Estados Unidos elimina los programas FRP y endurece su política migratoria, afectando a miles de familias, entre las que se encuentran las cubanas.

El Departamento de Seguridad Nacional (DHS) de Estados Unidos anunció la cancelación total de los programas categóricos de Permisos de Reunificación Familiar (FRP), que beneficiaban a ciudadanos y residentes de Colombia, Cuba, Ecuador, El Salvador, Guatemala, Haití y Honduras, junto a sus familiares inmediatos.
La medida busca poner fin a lo que la administración considera un uso indebido de los permisos humanitarios, que permitían a extranjeros ingresar al país por «parole» sin cumplir con los procesos migratorios tradicionales ni con verificaciones completas de seguridad y antecedentes.
Según el DHS, los FRP fueron concebidos como un mecanismo humanitario temporal, pero en la práctica se transformaron en una vía paralela de entrada. La decisión de eliminarlos representa, según la agencia, un retorno a la política de revisión caso por caso establecida por el Congreso, priorizando la seguridad nacional y pública, así como la protección económica de los estadounidenses.
La notificación oficial en el Registro Federal detalla que los permisos de permanencia temporal otorgados bajo los FRP quedarán anulados el 14 de enero de 2026, salvo aquellos beneficiarios que hayan presentado un Formulario I-485 para solicitar residencia permanente antes del 15 de diciembre de 2025. En esos casos, el permiso seguirá vigente hasta que se tome una decisión final. Si la solicitud es denegada, el beneficiario deberá abandonar el país de inmediato.
La cancelación implica también la revocación automática de la autorización de empleo vinculada a los FRP. Cada afectado recibirá una notificación individual informando la finalización de su permiso y la pérdida de autorización laboral. Para quienes no tengan otra base legal de permanencia, el DHS ofrece incentivos para la salida voluntaria, como asistencia financiera, ayuda con documentos de viaje y condonación de multas civiles, gestionados a través de la aplicación CBP Home.
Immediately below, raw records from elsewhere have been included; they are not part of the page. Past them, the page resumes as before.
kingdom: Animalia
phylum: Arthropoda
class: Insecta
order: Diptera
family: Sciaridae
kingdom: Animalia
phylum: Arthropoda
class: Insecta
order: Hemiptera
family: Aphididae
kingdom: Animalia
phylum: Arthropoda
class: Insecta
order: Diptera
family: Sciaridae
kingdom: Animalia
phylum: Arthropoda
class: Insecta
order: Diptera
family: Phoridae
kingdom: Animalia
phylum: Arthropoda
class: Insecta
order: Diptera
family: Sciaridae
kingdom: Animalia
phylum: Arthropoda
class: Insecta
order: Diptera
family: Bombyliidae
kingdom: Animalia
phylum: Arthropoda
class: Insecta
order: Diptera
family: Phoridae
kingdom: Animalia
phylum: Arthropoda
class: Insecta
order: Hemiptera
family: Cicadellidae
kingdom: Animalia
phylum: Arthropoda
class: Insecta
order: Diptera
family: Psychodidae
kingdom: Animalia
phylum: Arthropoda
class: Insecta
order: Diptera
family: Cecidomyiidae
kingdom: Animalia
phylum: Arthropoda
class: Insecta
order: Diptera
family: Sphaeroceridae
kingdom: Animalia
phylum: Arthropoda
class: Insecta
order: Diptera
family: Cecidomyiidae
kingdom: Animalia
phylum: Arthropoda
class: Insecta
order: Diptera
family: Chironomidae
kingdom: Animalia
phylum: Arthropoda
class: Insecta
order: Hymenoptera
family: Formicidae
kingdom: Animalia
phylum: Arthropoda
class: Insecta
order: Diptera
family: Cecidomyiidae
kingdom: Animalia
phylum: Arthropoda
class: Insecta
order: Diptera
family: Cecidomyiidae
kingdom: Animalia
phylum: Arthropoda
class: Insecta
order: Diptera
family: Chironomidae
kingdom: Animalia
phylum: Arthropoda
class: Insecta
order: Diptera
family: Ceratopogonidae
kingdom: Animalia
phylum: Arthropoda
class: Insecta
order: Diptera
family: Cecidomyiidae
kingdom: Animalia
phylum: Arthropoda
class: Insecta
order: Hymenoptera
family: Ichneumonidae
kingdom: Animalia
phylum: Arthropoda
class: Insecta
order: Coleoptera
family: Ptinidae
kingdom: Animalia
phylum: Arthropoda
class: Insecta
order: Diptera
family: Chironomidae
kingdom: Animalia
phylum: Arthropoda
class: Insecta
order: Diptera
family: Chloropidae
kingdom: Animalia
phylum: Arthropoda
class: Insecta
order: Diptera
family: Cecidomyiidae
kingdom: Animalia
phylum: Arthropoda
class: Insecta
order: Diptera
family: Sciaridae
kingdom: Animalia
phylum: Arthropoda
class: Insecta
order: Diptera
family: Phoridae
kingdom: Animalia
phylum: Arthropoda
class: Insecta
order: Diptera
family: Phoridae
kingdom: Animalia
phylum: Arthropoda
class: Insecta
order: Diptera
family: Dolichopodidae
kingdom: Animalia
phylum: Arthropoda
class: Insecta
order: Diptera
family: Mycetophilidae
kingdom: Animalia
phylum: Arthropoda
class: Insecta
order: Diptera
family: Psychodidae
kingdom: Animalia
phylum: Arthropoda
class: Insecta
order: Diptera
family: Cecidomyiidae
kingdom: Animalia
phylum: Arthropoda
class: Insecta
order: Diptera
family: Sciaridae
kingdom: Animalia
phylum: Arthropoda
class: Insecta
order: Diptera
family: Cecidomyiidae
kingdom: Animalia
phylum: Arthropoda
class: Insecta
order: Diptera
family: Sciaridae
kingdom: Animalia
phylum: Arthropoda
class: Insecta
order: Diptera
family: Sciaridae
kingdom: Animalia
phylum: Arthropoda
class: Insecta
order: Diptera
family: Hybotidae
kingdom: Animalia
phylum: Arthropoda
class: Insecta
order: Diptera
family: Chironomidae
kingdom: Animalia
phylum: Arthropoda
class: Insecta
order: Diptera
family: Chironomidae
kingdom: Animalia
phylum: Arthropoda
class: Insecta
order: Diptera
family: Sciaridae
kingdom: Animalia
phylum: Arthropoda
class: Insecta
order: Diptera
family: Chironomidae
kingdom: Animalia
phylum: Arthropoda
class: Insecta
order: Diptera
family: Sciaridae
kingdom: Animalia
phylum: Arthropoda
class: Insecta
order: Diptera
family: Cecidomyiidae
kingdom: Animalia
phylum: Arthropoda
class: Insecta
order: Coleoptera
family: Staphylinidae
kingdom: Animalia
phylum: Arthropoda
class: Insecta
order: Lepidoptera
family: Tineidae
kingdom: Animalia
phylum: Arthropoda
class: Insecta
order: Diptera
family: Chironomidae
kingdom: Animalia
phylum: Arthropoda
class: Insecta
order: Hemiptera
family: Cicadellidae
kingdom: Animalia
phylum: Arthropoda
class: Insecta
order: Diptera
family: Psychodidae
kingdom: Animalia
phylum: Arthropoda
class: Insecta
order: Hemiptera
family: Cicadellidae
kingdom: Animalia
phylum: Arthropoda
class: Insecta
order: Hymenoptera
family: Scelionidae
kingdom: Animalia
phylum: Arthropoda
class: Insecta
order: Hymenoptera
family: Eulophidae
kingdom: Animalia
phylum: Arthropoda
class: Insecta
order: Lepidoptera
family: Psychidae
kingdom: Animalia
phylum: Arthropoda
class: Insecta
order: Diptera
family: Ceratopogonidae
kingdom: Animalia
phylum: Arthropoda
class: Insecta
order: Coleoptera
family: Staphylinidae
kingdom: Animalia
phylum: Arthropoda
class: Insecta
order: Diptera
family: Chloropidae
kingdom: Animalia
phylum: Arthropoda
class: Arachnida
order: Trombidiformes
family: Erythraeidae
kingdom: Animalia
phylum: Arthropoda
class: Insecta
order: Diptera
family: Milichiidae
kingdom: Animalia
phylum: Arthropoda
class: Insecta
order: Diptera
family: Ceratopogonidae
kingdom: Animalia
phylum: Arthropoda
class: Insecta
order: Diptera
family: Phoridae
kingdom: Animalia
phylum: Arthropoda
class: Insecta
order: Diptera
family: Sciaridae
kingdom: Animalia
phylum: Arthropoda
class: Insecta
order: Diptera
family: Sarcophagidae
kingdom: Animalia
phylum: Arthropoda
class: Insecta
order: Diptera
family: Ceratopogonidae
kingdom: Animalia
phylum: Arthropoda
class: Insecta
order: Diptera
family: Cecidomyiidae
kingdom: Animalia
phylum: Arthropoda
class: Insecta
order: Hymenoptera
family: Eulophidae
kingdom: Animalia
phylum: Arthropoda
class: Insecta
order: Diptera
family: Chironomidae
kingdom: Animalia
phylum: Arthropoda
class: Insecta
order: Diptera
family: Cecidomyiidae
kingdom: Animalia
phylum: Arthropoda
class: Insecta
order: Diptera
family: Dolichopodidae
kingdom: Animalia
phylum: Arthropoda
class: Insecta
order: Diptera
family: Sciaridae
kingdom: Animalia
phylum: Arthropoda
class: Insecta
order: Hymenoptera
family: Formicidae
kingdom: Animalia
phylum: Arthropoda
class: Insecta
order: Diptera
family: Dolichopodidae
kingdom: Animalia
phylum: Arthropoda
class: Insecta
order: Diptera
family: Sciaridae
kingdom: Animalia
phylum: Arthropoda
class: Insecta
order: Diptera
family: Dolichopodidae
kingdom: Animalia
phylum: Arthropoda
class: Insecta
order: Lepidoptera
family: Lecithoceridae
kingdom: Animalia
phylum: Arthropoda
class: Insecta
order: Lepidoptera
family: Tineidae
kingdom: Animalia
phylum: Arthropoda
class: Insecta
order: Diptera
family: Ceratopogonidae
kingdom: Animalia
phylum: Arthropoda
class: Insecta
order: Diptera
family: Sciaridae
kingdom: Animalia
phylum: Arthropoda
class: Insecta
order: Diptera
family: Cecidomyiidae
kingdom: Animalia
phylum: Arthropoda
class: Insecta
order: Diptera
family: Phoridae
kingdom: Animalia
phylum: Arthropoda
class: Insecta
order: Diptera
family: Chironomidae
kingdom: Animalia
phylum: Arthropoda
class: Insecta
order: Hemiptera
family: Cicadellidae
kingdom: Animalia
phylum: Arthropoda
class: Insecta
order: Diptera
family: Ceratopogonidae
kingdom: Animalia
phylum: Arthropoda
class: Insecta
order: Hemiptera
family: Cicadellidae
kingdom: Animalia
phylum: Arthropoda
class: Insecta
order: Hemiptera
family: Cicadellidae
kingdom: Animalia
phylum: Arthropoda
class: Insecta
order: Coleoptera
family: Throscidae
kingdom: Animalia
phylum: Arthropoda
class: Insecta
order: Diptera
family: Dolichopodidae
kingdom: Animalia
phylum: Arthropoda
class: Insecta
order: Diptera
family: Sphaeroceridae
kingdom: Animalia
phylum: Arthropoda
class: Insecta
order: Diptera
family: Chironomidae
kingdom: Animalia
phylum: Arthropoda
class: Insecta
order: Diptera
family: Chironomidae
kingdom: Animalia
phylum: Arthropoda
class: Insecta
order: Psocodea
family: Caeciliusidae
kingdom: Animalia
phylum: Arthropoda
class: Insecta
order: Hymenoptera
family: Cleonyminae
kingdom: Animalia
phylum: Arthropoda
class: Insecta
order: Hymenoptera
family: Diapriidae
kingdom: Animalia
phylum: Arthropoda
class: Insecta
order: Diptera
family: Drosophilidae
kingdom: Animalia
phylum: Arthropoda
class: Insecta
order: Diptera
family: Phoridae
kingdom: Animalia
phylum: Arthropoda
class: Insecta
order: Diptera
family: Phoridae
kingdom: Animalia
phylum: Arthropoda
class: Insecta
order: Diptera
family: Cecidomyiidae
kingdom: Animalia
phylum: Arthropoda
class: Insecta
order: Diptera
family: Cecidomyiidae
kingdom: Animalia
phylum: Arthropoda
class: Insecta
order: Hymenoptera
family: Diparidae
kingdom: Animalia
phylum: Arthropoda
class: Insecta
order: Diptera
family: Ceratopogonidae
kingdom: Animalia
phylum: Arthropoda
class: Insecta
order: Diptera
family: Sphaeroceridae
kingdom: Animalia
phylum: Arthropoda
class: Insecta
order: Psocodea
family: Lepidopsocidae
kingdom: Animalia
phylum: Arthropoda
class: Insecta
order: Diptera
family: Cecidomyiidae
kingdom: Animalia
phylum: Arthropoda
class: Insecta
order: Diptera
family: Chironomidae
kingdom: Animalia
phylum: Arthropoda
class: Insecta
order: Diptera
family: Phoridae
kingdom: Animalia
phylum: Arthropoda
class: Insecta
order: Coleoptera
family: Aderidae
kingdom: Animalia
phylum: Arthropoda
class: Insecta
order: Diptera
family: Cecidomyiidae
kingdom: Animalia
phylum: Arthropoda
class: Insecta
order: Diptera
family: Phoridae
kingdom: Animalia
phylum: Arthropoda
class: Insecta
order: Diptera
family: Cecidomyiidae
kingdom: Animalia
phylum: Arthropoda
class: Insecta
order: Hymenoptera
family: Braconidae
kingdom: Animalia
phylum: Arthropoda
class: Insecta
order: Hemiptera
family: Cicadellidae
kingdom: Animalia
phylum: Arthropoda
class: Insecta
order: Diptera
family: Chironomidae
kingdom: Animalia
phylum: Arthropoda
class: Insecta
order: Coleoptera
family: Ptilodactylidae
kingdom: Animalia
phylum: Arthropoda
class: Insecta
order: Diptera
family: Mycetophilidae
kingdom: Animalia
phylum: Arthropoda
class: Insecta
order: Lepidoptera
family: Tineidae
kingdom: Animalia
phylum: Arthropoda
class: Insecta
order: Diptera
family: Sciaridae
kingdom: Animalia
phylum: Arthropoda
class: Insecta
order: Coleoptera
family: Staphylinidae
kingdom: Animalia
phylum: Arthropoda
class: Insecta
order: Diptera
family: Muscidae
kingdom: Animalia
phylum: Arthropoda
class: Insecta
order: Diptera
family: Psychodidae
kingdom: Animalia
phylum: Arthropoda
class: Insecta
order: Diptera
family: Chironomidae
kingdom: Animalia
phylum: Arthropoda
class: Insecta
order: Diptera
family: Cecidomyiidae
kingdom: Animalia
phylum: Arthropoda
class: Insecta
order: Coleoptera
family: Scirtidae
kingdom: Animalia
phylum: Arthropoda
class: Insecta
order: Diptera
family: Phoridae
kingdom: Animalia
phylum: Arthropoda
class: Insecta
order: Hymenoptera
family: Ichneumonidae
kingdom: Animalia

Defensores de migrantes advierten que la medida impactará a miles de familias que dependían de estos programas para reunirse, generando incertidumbre y aumentando el riesgo de deportaciones. La administración, sin embargo, sostiene que la prioridad es cerrar brechas de seguridad y evitar posibles fraudes.
Con esta acción, Estados Unidos reafirma un enfoque más estricto en materia migratoria y subraya que, según su criterio, el deseo de reunificación familiar no puede prevalecer sobre la responsabilidad de garantizar la seguridad nacional, marcando un cambio significativo en la política hacia los programas humanitarios.